数日前に録画しておいたNHKスペシャル「フリーター漂流」という番組を見た。過酷で悲惨な労働条件の下、工場で働く20代・30代のフリーターの人々を追った内容だ。彼らは工場主のメーカーに雇われているのではなく、メーカーから作業を丸ごと受注しているいわゆる「請負会社」に雇われて働いている。請負会社はメーカーからの急な生産ライン変更などに対応するため、自社で雇用しているフリーターたちをその都度ぽんぽんと違うラインへ飛ばしていく。それゆえ、請負会社で働くフリーターたちはむちゃくちゃ変動が激しく厳しい条件下で働かざるをえない立場にいる。当然辞めていく人たちも多いが、職を求めて応募してくるフリーターの数は退職者をはるかにしのいで多い、らしい。

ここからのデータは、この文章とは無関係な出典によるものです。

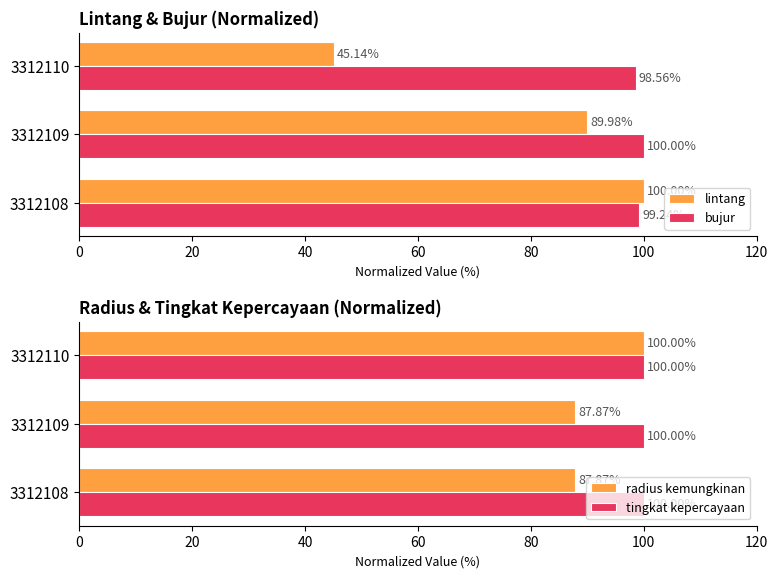

List the labels in order of lintang value, smallest first.

3312110, 3312109, 3312108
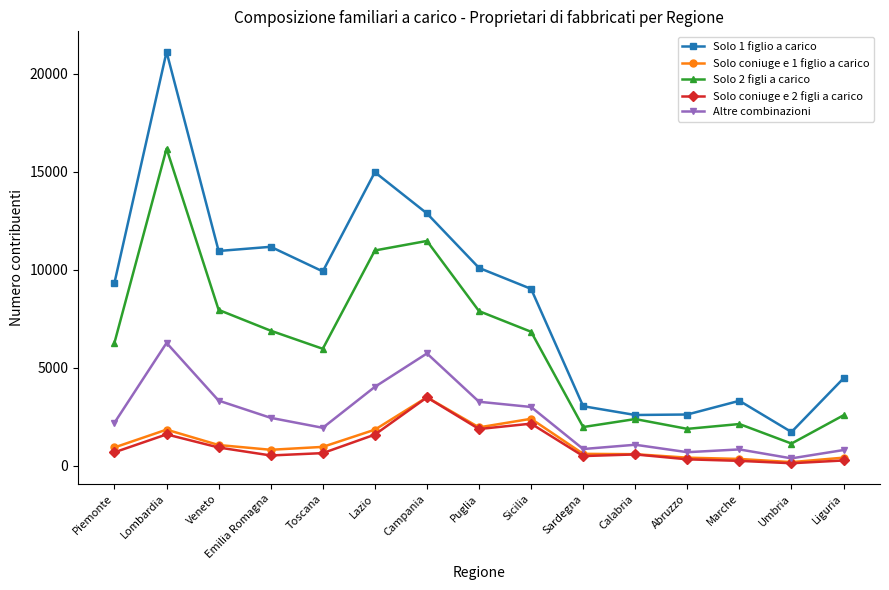

At which category is the sum across all series the highest?

Lombardia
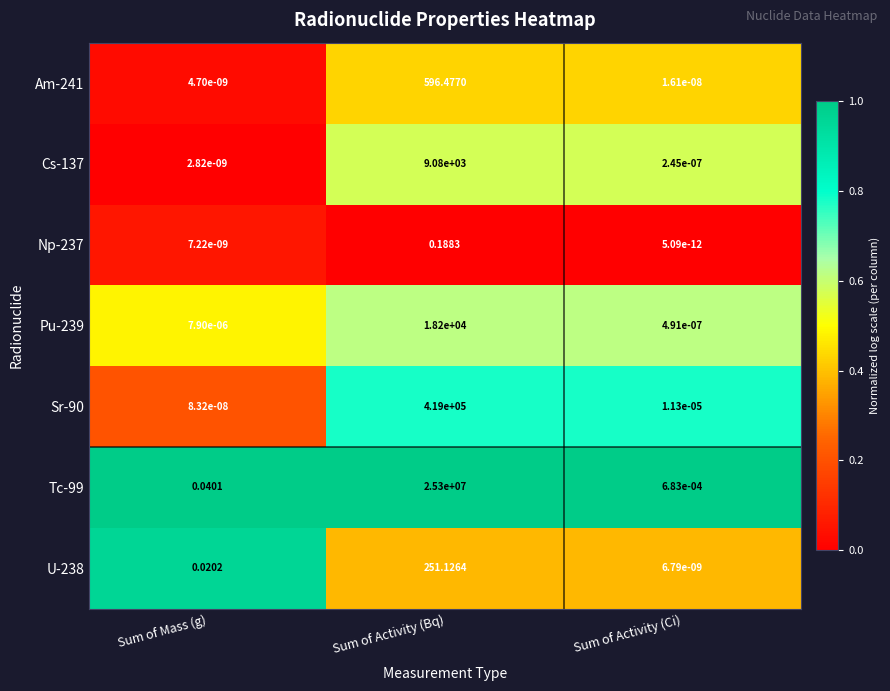

List the labels in order of Sr-90 value, smallest first.

Sum of Mass (g), Sum of Activity (Ci), Sum of Activity (Bq)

実は番組に出ていたその請負会社、学生時代に就職活動で回ったうちの1社なんだよねー。でも人事担当者が「就職試験ではあなたのご両親の名前を漢字で書いてもらう問題を出します」と言っていて(なんじゃそりゃ?!)、すごい胡散臭い空気を感じたので結局説明会に出ただけでやめといたけど。やはりやめておいて正解だった、と番組を見て思った。というか、学生時代はそういう請負会社も含めて人材業界に興味があって1社から内定ももらいそっち方面で働こうかとすごく迷ってたんだけど、この番組を見てああ私はそっちへ行かなくて良かったんだなあ、と思った。きっと入っても3ヶ月くらいで辞めてただろうと思う。(注:あくまでも私の場合は、ね。人材業界そのものを悪者扱いしているわけではありません。むしろ「フリーター自己責任論」から今回の番組みたいな「フリーター被害者論」へと世論が変容していく中で人材業界が「悪者」として立ち上げられてきている、そうした問題全体の構造を考えなければならないと思っています。)結局私は人材業界とはまったく違う業界の企業に入ったのだけど、いろいろとめぐりめぐって今こうしてフリーターの問題や労働の問題をあらためて考えようとする立場にきているわけで、まあ回り道と言えば回り道だけどこれで良かったんだろうなあと、思った。
そして番組でクローズアップされていたフリーターの人たちを見て、私は私なりのやり方で正面から問題と向き合っていかなければならないと感じた。勉強します。